AS Dulat, member of the National Security Advisory Board at the Indian Express idea exchange in Noida on July 7th 2015. Express photo by Ravi Kanojia.

Srinagar, May 25: Former Chief of Research and Analysis Wing (RAW) A S Dulat has admitted that out of all Pakistani military dictators, General (Retd) Pervez Musharraf proved to be the best for India.
In his book co-authored with the former Director General (DG) Inter-Services Intelligence (ISI) Lt Gen (retd) Asad Durrani, the RAW chief praised General Pervez Musharraf for being reasonable with India.
“Musharraf was the best, the most reasonable with us,” wrote Dulat while comparing him with other Pakistani dictators like Ayub Khan and Zia-ul-Haq. He especially praised Musharraf for not trying to unite the Hurriyat Conference.
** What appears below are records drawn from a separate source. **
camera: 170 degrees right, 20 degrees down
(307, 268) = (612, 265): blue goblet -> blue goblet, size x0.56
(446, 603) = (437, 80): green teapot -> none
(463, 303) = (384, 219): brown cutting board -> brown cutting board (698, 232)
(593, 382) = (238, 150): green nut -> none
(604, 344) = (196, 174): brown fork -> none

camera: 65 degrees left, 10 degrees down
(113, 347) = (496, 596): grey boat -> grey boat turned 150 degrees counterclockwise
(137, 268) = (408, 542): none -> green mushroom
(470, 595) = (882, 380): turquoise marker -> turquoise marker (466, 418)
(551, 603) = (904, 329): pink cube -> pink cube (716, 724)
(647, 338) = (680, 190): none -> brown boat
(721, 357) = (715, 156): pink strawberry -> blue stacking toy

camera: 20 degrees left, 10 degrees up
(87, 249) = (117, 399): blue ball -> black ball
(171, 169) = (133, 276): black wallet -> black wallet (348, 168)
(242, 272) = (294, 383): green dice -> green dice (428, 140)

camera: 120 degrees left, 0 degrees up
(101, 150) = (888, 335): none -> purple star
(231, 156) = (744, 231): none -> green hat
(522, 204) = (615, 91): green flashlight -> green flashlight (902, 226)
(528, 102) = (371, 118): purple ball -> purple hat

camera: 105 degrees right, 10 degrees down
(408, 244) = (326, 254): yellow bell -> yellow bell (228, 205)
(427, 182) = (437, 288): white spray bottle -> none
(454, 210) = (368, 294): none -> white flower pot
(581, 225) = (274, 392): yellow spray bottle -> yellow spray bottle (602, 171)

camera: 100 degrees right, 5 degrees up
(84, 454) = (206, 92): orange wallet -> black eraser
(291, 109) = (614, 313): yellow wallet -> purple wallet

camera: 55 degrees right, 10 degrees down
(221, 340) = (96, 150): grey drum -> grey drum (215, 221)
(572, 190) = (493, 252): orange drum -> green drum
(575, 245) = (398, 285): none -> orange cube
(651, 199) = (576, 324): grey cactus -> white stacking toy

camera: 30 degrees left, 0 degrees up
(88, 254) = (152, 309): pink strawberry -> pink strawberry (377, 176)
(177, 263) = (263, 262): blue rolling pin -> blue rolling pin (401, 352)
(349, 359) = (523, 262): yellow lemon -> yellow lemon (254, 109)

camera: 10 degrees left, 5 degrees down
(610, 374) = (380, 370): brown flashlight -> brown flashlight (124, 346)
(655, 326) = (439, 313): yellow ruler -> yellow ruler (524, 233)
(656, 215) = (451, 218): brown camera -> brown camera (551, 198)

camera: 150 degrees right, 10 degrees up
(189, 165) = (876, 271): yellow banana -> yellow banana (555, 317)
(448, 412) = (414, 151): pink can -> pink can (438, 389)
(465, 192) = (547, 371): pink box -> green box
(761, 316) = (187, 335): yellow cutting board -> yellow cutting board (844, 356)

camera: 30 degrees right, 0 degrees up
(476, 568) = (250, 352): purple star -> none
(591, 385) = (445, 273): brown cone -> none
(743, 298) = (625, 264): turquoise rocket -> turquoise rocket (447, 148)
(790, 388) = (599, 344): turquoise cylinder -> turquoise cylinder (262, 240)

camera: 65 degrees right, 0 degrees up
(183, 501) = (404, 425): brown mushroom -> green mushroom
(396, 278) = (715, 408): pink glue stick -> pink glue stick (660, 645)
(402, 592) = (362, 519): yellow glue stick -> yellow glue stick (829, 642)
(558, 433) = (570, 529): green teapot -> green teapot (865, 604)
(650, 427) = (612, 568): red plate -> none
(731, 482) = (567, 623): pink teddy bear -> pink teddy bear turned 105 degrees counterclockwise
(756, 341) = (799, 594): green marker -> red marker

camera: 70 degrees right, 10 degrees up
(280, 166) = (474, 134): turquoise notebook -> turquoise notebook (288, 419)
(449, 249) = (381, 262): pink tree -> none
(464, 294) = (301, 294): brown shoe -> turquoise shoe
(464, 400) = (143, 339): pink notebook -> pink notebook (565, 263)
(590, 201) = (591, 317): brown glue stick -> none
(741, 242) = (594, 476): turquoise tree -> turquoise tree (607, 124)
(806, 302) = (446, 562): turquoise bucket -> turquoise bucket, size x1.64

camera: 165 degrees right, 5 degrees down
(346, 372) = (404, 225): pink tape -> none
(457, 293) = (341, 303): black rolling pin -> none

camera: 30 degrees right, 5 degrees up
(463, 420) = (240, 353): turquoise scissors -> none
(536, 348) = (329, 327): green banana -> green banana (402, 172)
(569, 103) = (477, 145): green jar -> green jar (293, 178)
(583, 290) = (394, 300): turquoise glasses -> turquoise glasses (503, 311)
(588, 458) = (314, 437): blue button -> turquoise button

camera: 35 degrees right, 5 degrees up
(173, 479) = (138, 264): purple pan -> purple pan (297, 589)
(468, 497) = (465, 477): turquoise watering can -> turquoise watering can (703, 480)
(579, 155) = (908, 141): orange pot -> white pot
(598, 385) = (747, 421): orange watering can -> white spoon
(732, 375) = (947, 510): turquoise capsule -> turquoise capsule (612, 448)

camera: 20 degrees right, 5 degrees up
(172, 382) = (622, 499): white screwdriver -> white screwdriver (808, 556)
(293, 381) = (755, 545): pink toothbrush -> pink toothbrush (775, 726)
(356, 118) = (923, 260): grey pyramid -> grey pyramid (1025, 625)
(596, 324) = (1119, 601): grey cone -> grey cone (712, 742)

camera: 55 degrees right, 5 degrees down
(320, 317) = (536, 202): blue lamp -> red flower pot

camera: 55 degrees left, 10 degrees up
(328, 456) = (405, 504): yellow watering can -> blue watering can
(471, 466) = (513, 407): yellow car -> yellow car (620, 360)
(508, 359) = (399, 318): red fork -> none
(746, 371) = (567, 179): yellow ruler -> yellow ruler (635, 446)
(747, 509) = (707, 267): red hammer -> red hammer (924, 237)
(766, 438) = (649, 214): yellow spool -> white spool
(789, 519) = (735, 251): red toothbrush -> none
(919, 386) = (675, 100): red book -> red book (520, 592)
“My admiration of him comes from what I saw in the context of Kashmir. Without hesitation or doubt, in the last 25 years there hasn’t been a Pakistani leader more positive or reasonable on Kashmir than Musharraf. His repeatedly saying that whatever is acceptable to Kashmiris is acceptable to Pakistan — that was good for India. We should have taken that and built on it, but again we dragged our feet,” wrote Dulat.
He said Musharraf was hemmed in by American pressure because of 9/11. But whatever it was, he told the separatists to fall in line or become redundant, and that if they had political ambitions to fight elections, then to get on with it.
“Today Pakistan is trying desperately to get the Hurriyat together; Musharraf made no such effort. When he found that Geelani was an obstacle, he even said, at some meeting, ‘Get out of the way, old man.’
He was definitely forward-looking. If you ask a Kashmiri today, Geelani Saheb apart, he will say if anything is doable then it is the four-point formula.
“As for Musharraf the general, the army chief, the president—I don’t know anything other than what the Americans said, that he’s a good guy, English speaking, whiskey-drinking. We can do business with him,” wrote Dulat.
The former RAW chief said his favourite Pakistan politician was the late Benazir Bhutto. “She had charisma. She was good-looking, forward-looking, and I felt sad when she was killed because she had a future. It’s one of those ‘ifs’, you can say nothing would have happened, possibly. But there was no doubt she could carry people with her like nobody else in Pakistan,” Dulat wrote.
He however claimed that former Prime Minister Mian Nawaz Sharif had established better relations with India during the tenure of Atal Bihari Vajpayee.